I often see technology out there that is solid, but lacking a tiny bit of the details from a UX perspective.  Or I would like to extend it a little bit more for a UX reason.  When that happens, every once in a while, someone tells me I am “complaining” and says, “Why don’t you just learn to program and do it yourself?”

I always feel uncomfortable with this.  Programming has been this glass ceiling for me for 12 years now.  I have dabbled here and there, but always get stuck and move back to shallower waters.  With the previous Tree UX example, this happened again.  It certainly was not meant in a mean way at all. I think the guy is encouraging and well-intentioned, and I appreciate that.  So I took another look at EXT’s samples page.  I want to compare apples to apples.

So my next mini-project will be to create the exact same thing twice.   I am going to choose Tabs.  I know how to do Tabs with jQuery.  I am going to try the same thing in EXT, which I “claim” is harder.  But until I do it myself, I can not compare them properly.  I will post the results as soon as I have it.


Comments

3 responses to “Dabble Dabble, program and trouble”

  1. For what it’s worth, I’m a developer and I also think Ext is more difficult to penetrate than, say, jQuery.

    For me, a lot of that has to do with the fact that I learn best by example and there are no straightforward examples in the Ext documentation. There are a number of fairly complete, fairly feature-rich sample applications, but that forces me to dig though a lot of code just to understand one interaction. It’s still very doable, but the lack of simple-case example documentation makes it more difficult than it could be, I think.

    The API documentation itself, though, is amazing for such a complex beast.
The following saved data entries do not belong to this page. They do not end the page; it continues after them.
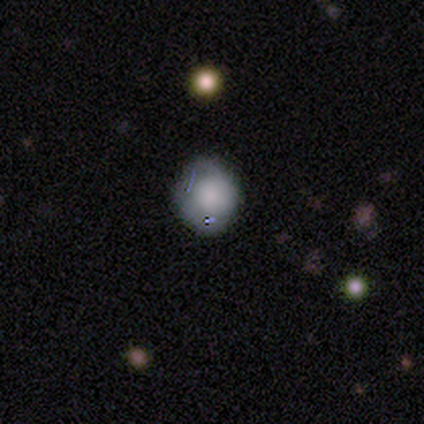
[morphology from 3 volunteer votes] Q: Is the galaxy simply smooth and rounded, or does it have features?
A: smooth — 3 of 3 (100%).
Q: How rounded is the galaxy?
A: round — 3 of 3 (100%).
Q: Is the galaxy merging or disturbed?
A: none — 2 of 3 (67%).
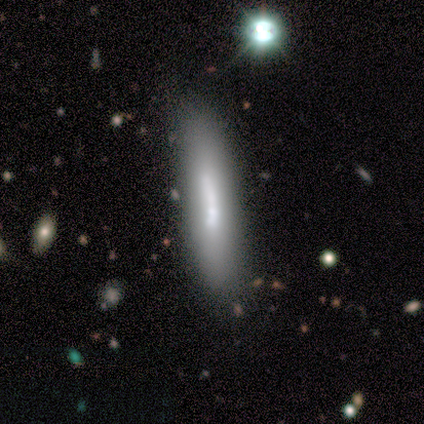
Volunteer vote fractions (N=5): Smooth or featured: featured or disk — 60% (smooth — 20%)
Edge-on disk: yes — 67% (no — 33%)
Edge-on bulge: boxy — 50% (tied with rounded — 50%)
Merging: none — 100%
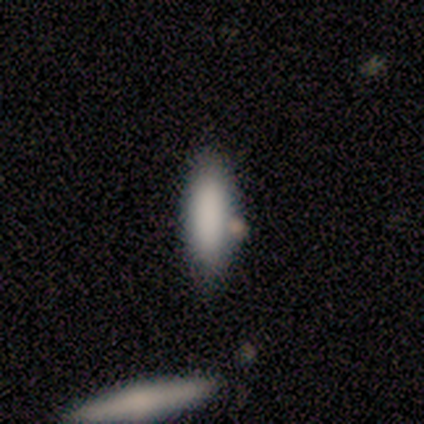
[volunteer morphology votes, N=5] Smooth or featured? 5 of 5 (100%) said smooth. How rounded? 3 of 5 (60%) said cigar-shaped. Merging? 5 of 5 (100%) said none.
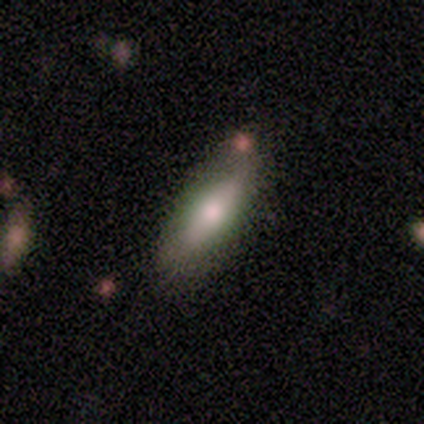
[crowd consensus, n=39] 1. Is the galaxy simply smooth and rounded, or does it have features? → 74% smooth, 23% featured or disk, 3% star or artifact.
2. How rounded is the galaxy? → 69% in between, 31% cigar-shaped, 0% round.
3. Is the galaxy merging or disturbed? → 71% none, 21% minor disturbance, 8% merger, 0% major disturbance.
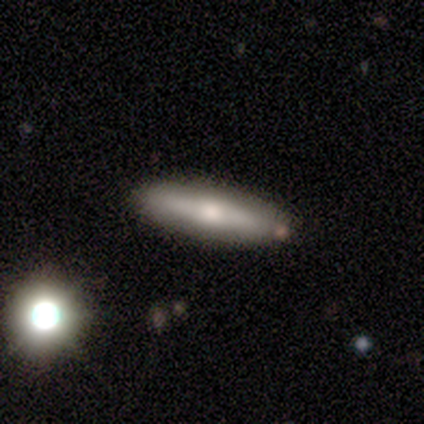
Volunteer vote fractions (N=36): smooth-or-featured: smooth: 58% | featured or disk: 39% | star or artifact: 3%
  how-rounded: cigar-shaped: 81% | in between: 19% | round: 0%
  merging: none: 80% | minor disturbance: 20% | major disturbance: 0% | merger: 0%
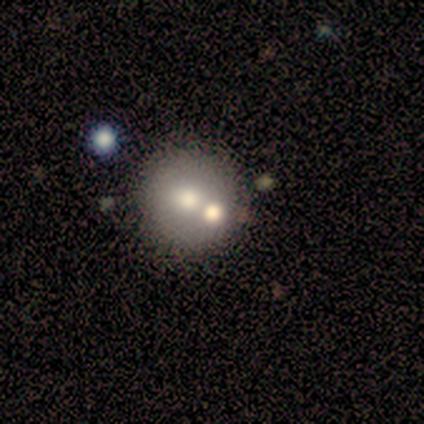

Every time I look at it I’m astounded by the amount of time, effort and energy that has been put into documenting the system components.

  2. Glen Lipka Avatar
    Glen Lipka

    Although I am picking an easy one, check out the tabs code.
    http://extjs.com/deploy/dev/examples/tabs/tabs-example.js

    It doesn’t look that bad at first blush. I need to do it though and see. File size is big, but I think I “could” get a smaller footprint…need to ask about that.

  3. I’ve also found Ext hard to learn, but I’m always so pleased with the results I think it’s worth my time.

    The worst part of Ext to learn has to be Drag and Drop.